As Foreign Minister, she led and successfully concluded the renegotiation of the North American Free Trade Agreement (NAFTA) between Canada, Mexico, and the United States.

In November, 2019, Ms. Freeland was appointed Deputy Prime Minister of Canada and Minister of Intergovernmental Affairs. In this capacity, she led Canada’s united response to the COVID-19 pandemic.
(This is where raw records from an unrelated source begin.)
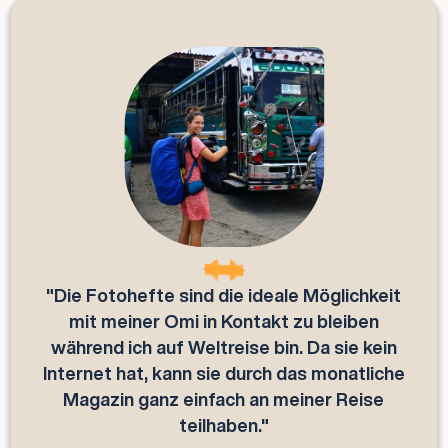
"Dank den Fotomagazinen kann ich meiner
Oma und meinem Opa endlich problemlos
von meinem Leben erzählen. Das gedruckte
Magazin ist perfekt für sie, da sie keine
technischen Geräte bedienen können."
Klaus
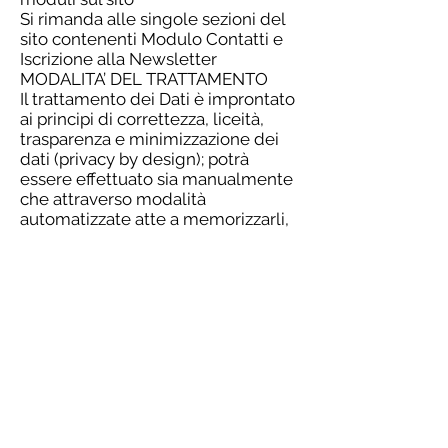
Si rimanda alle singole sezioni del
sito contenenti Modulo Contatti e
Iscrizione alla Newsletter
MODALITA’ DEL TRATTAMENTO
Il trattamento dei Dati è improntato
ai principi di correttezza, liceità,
trasparenza e minimizzazione dei
dati (privacy by design); potrà
essere effettuato sia manualmente
che attraverso modalità
automatizzate atte a memorizzarli,
elaborarli e trasmetterli ed avverrà
mediante misure tecniche e
organizzative adeguate, tenendo
conto dello stato della tecnica e
dei costi di attuazione, a garantire,
fra l’altro, la sicurezza, la
riservatezza, l’integrità, la
disponibilità e la resilienza dei
sistemi e dei servizi, evitando il
rischio di perdita, distruzione,
accesso o divulgazione non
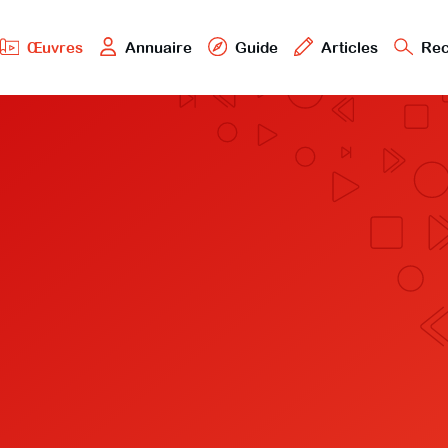
Œuvres
Annuaire
Guide
Articles
Rec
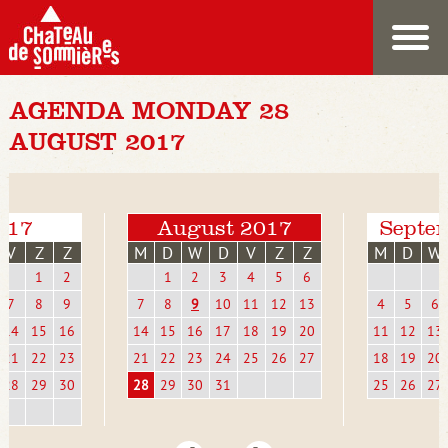
AGENDA MONDAY 28
AUGUST 2017
2017
August 2017
Septe
V
Z
Z
M
D
W
D
V
Z
Z
M
D
W
1
2
1
2
3
4
5
6
7
8
9
7
8
9
10
11
12
13
4
5
6
14
15
16
14
15
16
17
18
19
20
11
12
13
21
22
23
21
22
23
24
25
26
27
18
19
20
28
29
30
28
29
30
31
25
26
27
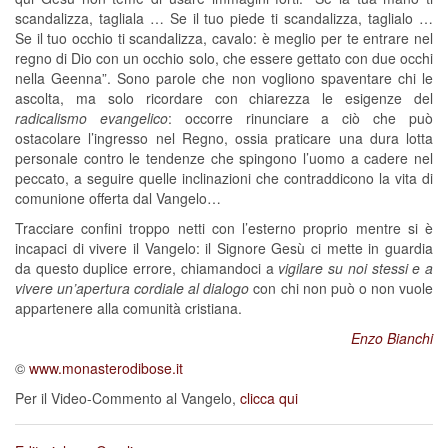
scandalizza, tagliala … Se il tuo piede ti scandalizza, taglialo …
Se il tuo occhio ti scandalizza, cavalo: è meglio per te entrare nel
regno di Dio con un occhio solo, che essere gettato con due occhi
nella Geenna”. Sono parole che non vogliono spaventare chi le
ascolta, ma solo ricordare con chiarezza le esigenze del
radicalismo evangelico
: occorre rinunciare a ciò che può
ostacolare l’ingresso nel Regno, ossia praticare una dura lotta
personale contro le tendenze che spingono l’uomo a cadere nel
peccato, a seguire quelle inclinazioni che contraddicono la vita di
comunione offerta dal Vangelo…
Tracciare confini troppo netti con l’esterno proprio mentre si è
incapaci di vivere il Vangelo: il Signore Gesù ci mette in guardia
da questo duplice errore, chiamandoci a
vigilare su noi stessi e a
vivere un’apertura cordiale al dialogo
con chi non può o non vuole
appartenere alla comunità cristiana.
Enzo Bianchi
©
www.monasterodibose.it
Per il Video-Commento al Vangelo,
clicca qui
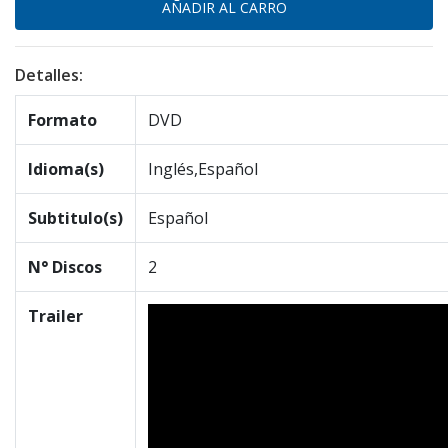
Detalles:
Formato
DVD
Idioma(s)
Inglés,Español
Subtitulo(s)
Español
N° Discos
2
Trailer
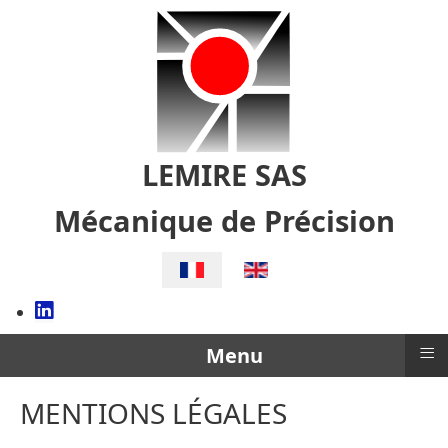
LEMIRE SAS
Mécanique de Précision
Sélectionnez votre langue
≡
Menu
MENTIONS LÉGALES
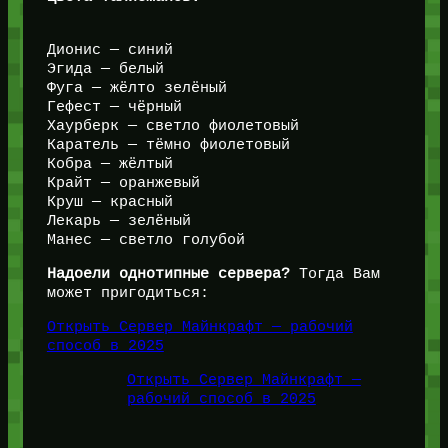
Дионис — синий
Эгида — белый
Фуга — жёлто зелёный
Гефест — чёрный
Хаурберк — светло фиолетовый
Каратель — тёмно фиолетовый
Кобра — жёлтый
Крайт — оранжевый
Круш — красный
Лекарь — зелёный
Манес — светло голубой
Надоели однотипные сервера?
Тогда Вам
может пригодиться:
Открыть Сервер Майнкрафт — рабочий
способ в 2025
Открыть Сервер Майнкрафт —
рабочий способ в 2025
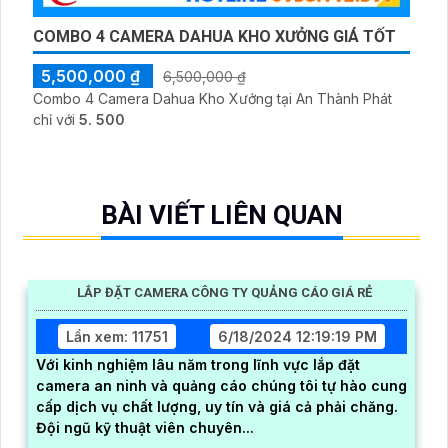
COMBO 4 CAMERA DAHUA KHO XƯỞNG GIÁ TỐT
5,500,000 ₫
6,500,000 ₫
Combo 4 Camera Dahua Kho Xưởng tại An Thành Phát
chỉ với
5. 500
BÀI VIẾT LIÊN QUAN
LẮP ĐẶT CAMERA CÔNG TY QUẢNG CÁO GIÁ RẺ
Lần xem: 11751
6/18/2024 12:19:19 PM
Với kinh nghiệm lâu năm trong lĩnh vực lắp đặt
camera an ninh và quảng cáo chúng tôi tự hào cung
cấp dịch vụ chất lượng, uy tín và giá cả phải chăng.
Đội ngũ kỹ thuật viên chuyên...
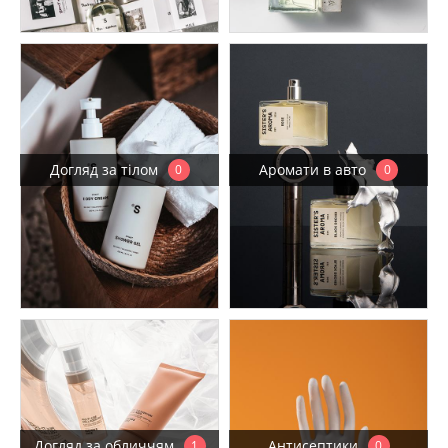
Догляд за тілом
Аромати в авто
0
0
Догляд за обличчям
Антисептики
1
0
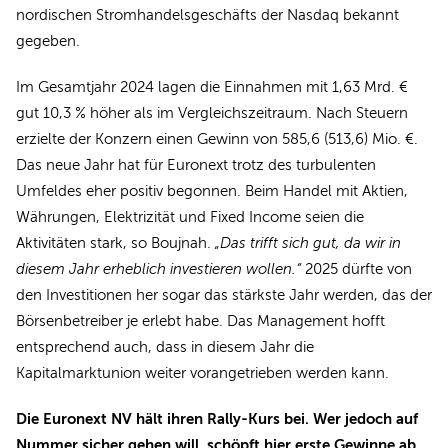
nordischen Stromhandelsgeschäfts der Nasdaq bekannt
gegeben.
Im Gesamtjahr 2024 lagen die Einnahmen mit 1,63 Mrd. €
gut 10,3 % höher als im Vergleichszeitraum. Nach Steuern
erzielte der Konzern einen Gewinn von 585,6 (513,6) Mio. €.
Das neue Jahr hat für Euronext trotz des turbulenten
Umfeldes eher positiv begonnen. Beim Handel mit Aktien,
Währungen, Elektrizität und Fixed Income seien die
Aktivitäten stark, so Boujnah.
„Das trifft sich gut, da wir in
diesem Jahr erheblich investieren wollen.“
2025 dürfte von
den Investitionen her sogar das stärkste Jahr werden, das der
Börsenbetreiber je erlebt habe. Das Management hofft
entsprechend auch, dass in diesem Jahr die
Kapitalmarktunion weiter vorangetrieben werden kann.
Die Euronext NV hält ihren Rally-Kurs bei. Wer jedoch auf
Nummer sicher gehen will, schöpft hier erste Gewinne ab.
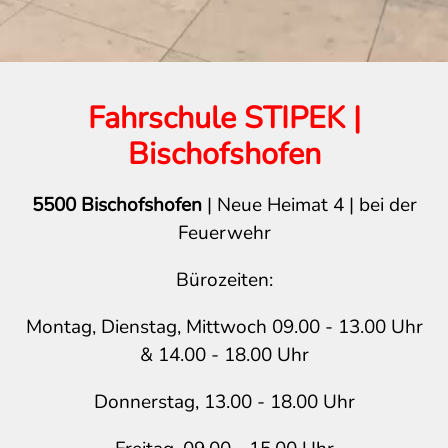
Fahrschule STIPEK |
Bischofshofen
5500 Bischofshofen
| Neue Heimat 4 | bei der
Feuerwehr
Bürozeiten:
Montag, Dienstag, Mittwoch 09.00 - 13.00 Uhr
& 14.00 - 18.00 Uhr
Donnerstag, 13.00 - 18.00 Uhr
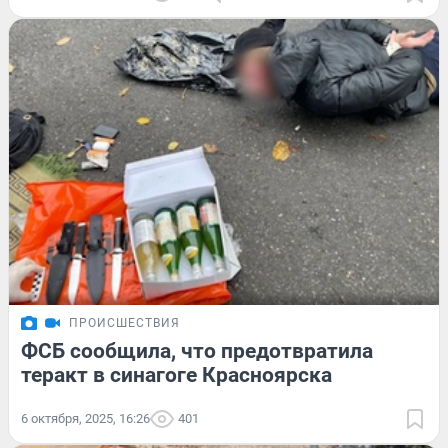
ПРОИСШЕСТВИЯ
ФСБ сообщила, что предотвратила
теракт в синагоге Красноярска
6 октября, 2025, 16:26
401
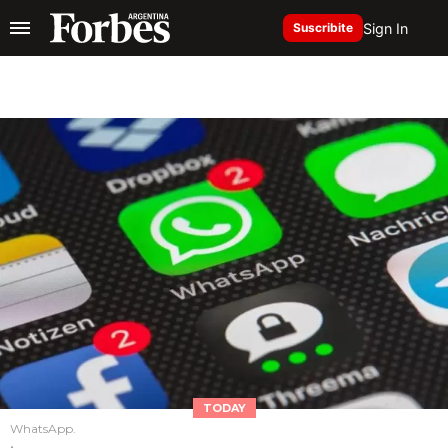
Sign In
Suscribite
TODAY
WhatsApp.
.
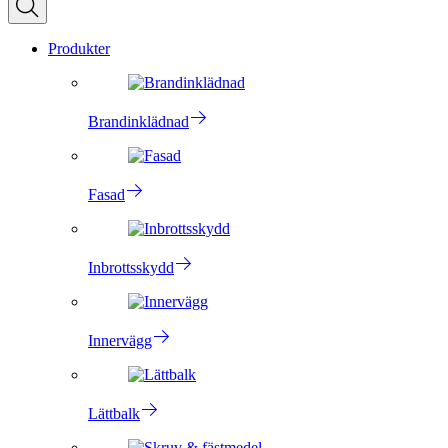
Produkter
Brandinklädnad
Fasad
Inbrottsskydd
Innervägg
Lättbalk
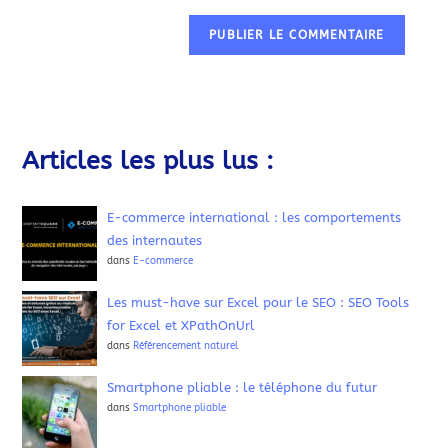
Articles les plus lus :
E-commerce international : les comportements
des internautes
dans
E-commerce
Les must-have sur Excel pour le SEO : SEO Tools
for Excel et XPathOnUrl
dans
Référencement naturel
Smartphone pliable : le téléphone du futur
dans
Smartphone pliable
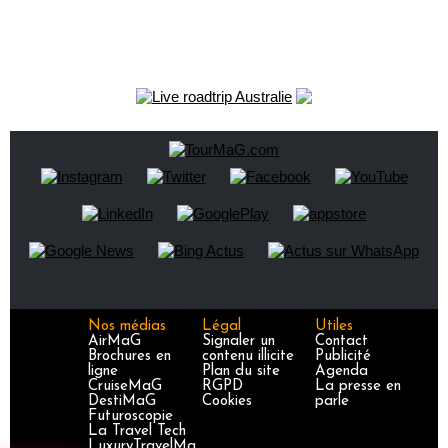
Nos médias
Légal
Utiles
AirMaG
Signaler un
Contact
Brochures en
contenu illicite
Publicité
ligne
Plan du site
Agenda
CruiseMaG
RGPD
La presse en
DestiMaG
Cookies
parle
Futuroscopie
La Travel Tech
LuxuryTravelMa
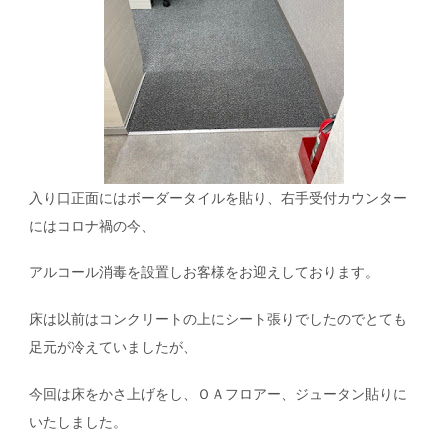
入り口正面にはボーダータイルを貼り、右手受付カウンター
にはコロナ禍の今、
アルコール消毒を設置しお客様をお迎えしております。
床は以前はコンクリートの上にシート張りでしたのでとても
足元が冷えていましたが、
今回は床をかさ上げをし、ＯＡフロアー、ジュータン貼りに
いたしました。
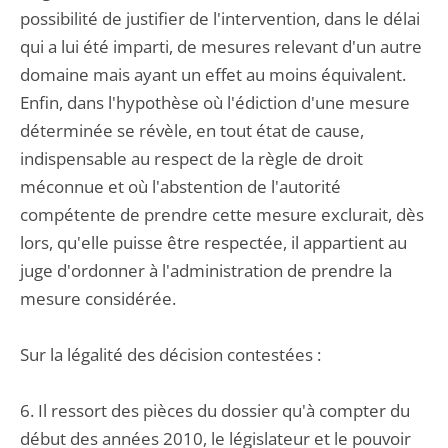
possibilité de justifier de l'intervention, dans le délai
qui a lui été imparti, de mesures relevant d'un autre
domaine mais ayant un effet au moins équivalent.
Enfin, dans l'hypothèse où l'édiction d'une mesure
déterminée se révèle, en tout état de cause,
indispensable au respect de la règle de droit
méconnue et où l'abstention de l'autorité
compétente de prendre cette mesure exclurait, dès
lors, qu'elle puisse être respectée, il appartient au
juge d'ordonner à l'administration de prendre la
mesure considérée.
Sur la légalité des décision contestées :
6. Il ressort des pièces du dossier qu'à compter du
début des années 2010, le législateur et le pouvoir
In her role as Minister of Finance, to which she was appointed in August, 2020, the Deputy Prime Minister has supported the Canadian economy’s strong recovery from the pandemic recession, led the introduction of Canada’s first national system of affordable early learning and child care, and returned Canada’s finances to a sustainable footing after the winding-down of emergency pandemic spending.

An esteemed journalist and author, the Deputy Prime Minister was born in Peace River, Alberta. She was educated at Harvard University before continuing her studies on a Rhodes Scholarship at the University of Oxford.

After launching her career in journalism as a Ukraine-based freelance correspondent for the Financial Times, The Washington Post, and The Economist, Ms. Freeland went on to various roles at the Financial Times of London. She then served as deputy editor of the Toronto-based Globe and Mail between 1999 and 2001, before returning to the Financial Times as deputy editor and then as United States managing editor.

In 2010, she joined Canadian-owned Thomson Reuters. She was a managing director of the company and editor of consumer news when she decided to return home and enter politics in 2013.

Ms. Freeland has written two books: Sale of the Century: The Inside Story of the Second Russian Revolution (2000); and Plutocrats: The Rise of the New Global Super-Rich and the Fall of Everyone Else (2012). Plutocrats has been an international best-seller and won the Lionel Gelber Prize and National Business Book Award.

In 2018, the Deputy Prime Minister was recognized as Foreign Policy's Diplomat of the Year. She was also awarded the Eric M. Warburg Award by Atlantik-Brücke, for her achievements in strengthening transatlantic ties. In 2020, she was awarded Freedom House’s Mark Palmer Prize, in recognition of her years of work in championing democracy and human rights.